The ultimate research question of my project is to figure out how we can manipulate the innate immune responses of the central nervous system to protect against viral infections. Currently we research their response to the profoundly antiviral protein, interferon beta. An experimental challenge is generating enough cells to allow for detailed investigation.
Each result needs to be validated using multiple techniques, and this can, unfortunately, result in many animals being culled. Due to the large number of cells generated by this novel culture technique, many different experimental conditions can be investigated from one pregnant mouse. Additionally, using in vitro alternatives where possible also greatly decreases animal suffering.
This method reduces and refines animal use closely following the principles of the three Rs.This culture method can be used to address many different research questions using a variety of readout methods such as Eliza, QPCR, microscopy, and flow cytometry. This technique could help other researchers to reduce and refine their animal usage. We hope to improve our understanding of the innate antiviral response, modulating it to protect against opportunistic viruses such as human polyomavirus two or John Cunningham virus, as it is commonly known, the primary agent of PML, which can be a severe side effect of immune suppressive drugs used to treat MS and other diseases.
Begin by placing a sacrificed pregnant mouse on its back on a dissection board. Using forceps, pinch the abdominal midline. With a pair of sharps scissors, cut the abdomen through the skin and the peritoneum from the genitalia to the rib cage over the midline.
Remove the uterus containing the embryos and place it immediately on ice. Carefully cut through the yolk sack on the placental sides and remove the embryos. Then place the decapitated embryonic heads into an iced dish containing calcium and magnesium-deficient HBSS.
Place the head into a 35 millimeter dish facing left. Pierce one eye with the edge of the forceps, firmly holding the chin with the other. Gently tear the scalp skin from the nape along the midline towards the snout.

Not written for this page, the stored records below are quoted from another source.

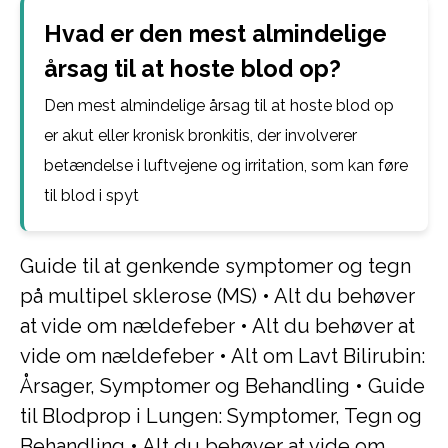
Hvad er den mest almindelige
årsag til at hoste blod op?
Den mest almindelige årsag til at hoste blod op
er akut eller kronisk bronkitis, der involverer
betændelse i luftvejene og irritation, som kan føre
til blod i spyt
Guide til at genkende symptomer og tegn
på multipel sklerose (MS)
•
Alt du behøver
at vide om nældefeber
•
Alt du behøver at
vide om nældefeber
•
Alt om Lavt Bilirubin:
Årsager, Symptomer og Behandling
•
Guide
til Blodprop i Lungen: Symptomer, Tegn og
Behandling
•
Alt du behøver at vide om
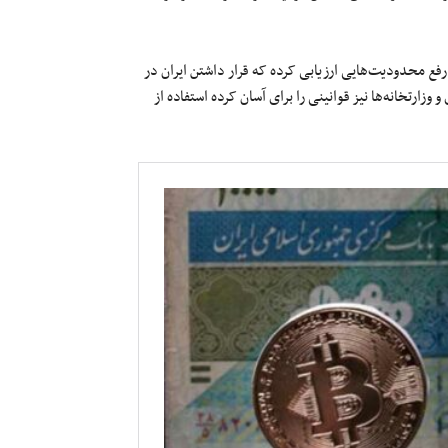
 رفع محدودیت‌هایی ارزیابی کرده که قرار داشتن ایران در
 کرده است. بانک مرکزی و وزارتخانه‌‌ها نیز قوانینی را برای آسان کرده استفاده از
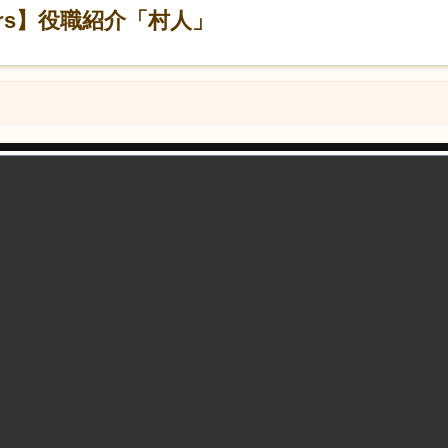
lagers】役職紹介「村人」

Use the angled forceps to enter through the white oval spinal cord and crack the skull open along the midline, exposing the brain. Gently peel the skull away from the sides. Then lift the brain out of the skull and dispose of the skull.
Use forceps to remove the meninges. Place the brains in a bijou containing two milliliters of calcium and magnesium-deficient HBSS. Add 250 microliters of 10 times trypsin to the bijou.

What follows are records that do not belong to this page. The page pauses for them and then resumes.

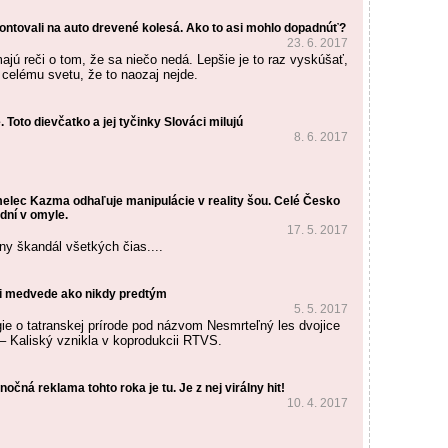
ontovali na auto drevené kolesá. Ako to asi mohlo dopadnúť?
23. 6. 2017
ajú reči o tom, že sa niečo nedá. Lepšie je to raz vyskúšať,
 celému svetu, že to naozaj nejde.
 Toto dievčatko a jej tyčinky Slováci milujú
8. 6. 2017
elec Kazma odhaľuje manipulácie v reality šou. Celé Česko
dní v omyle.
17. 5. 2017
ny škandál všetkých čias....
i medvede ako nikdy predtým
5. 5. 2017
gie o tatranskej prírode pod názvom Nesmrteľný les dvojice
– Kaliský vznikla v koprodukcii RTVS.
očná reklama tohto roka je tu. Je z nej virálny hit!
10. 4. 2017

Triturate the brains by shaking the bijou and then incubate it for 15 minutes at 37 degrees Celsius. Next, add two milliliters of soybean trypsin inhibitor to each bijou. Shake to disperse the inhibitor evenly.
Without centrifuging, transfer two milliliters of the supernatant from each bijou into a 15 milliliter centrifuge tube. Using a 19 gauge needle attached to a five milliliter syringe, aspirate the suspension twice to triturate the remaining cells in the bijou. Repeat aspiration twice with a 21 gauge needle.
Using a 23G needle, transfer the cells from the bijou into the 15 milliliter centrifuge tube containing the cell supernatant. And centrifuge at 200G for five minutes at room temperature. Using a five millimeter serological pipette, transfer all the supernatant into a new 15 milliliter centrifuge tube without disturbing the pellet.
Repeat centrifugation. Add 10 milliliters of the plating media to a tube containing the combined pellets from both centrifugation steps. And mix well to create a whole suspension.
Stain the cells with trypan blue and count using a hemocytometer or a cell counter. Plate the cells by adding the required volume of the murine E17 embryonic brain cell suspension into a well plate. Incubate the cells at 37 degrees Celsius under five to 7%carbon dioxide for two to four hours.
After removing the media, add new differentiation media to each well. Press down any floating cover slips using a sterile pipette tip. Maintain cultures by removing part of the supernatant and replacing it with fresh differentiation media three times each week.
Cultures were visualized by immunofluorescence staining for NG2 and nestin as developmental markers, SMI31, MBP, and NeuN as neuronal markers, and CNP, GFAP, and Iba1 as glial markers. Infection of cultures with neurotropic Semliki Forest virus affected the oligodendrocytes and the neurons. qRT-PCR investigations of the infected cells demonstrated upregulation of the chemotactic cytokine Ccl5 mRNA in cultures treated with interferon beta.
ELISA studies displayed increased Ccl5 in the supernatant, thus displaying a correlation between mRNA and protein expression. Flow cytometric studies of single-cell suspension showed that 70%of the cells remained viable. A large number of microglia, neurons, and astrocytes were present, while oligodendrocytes were the least abundant.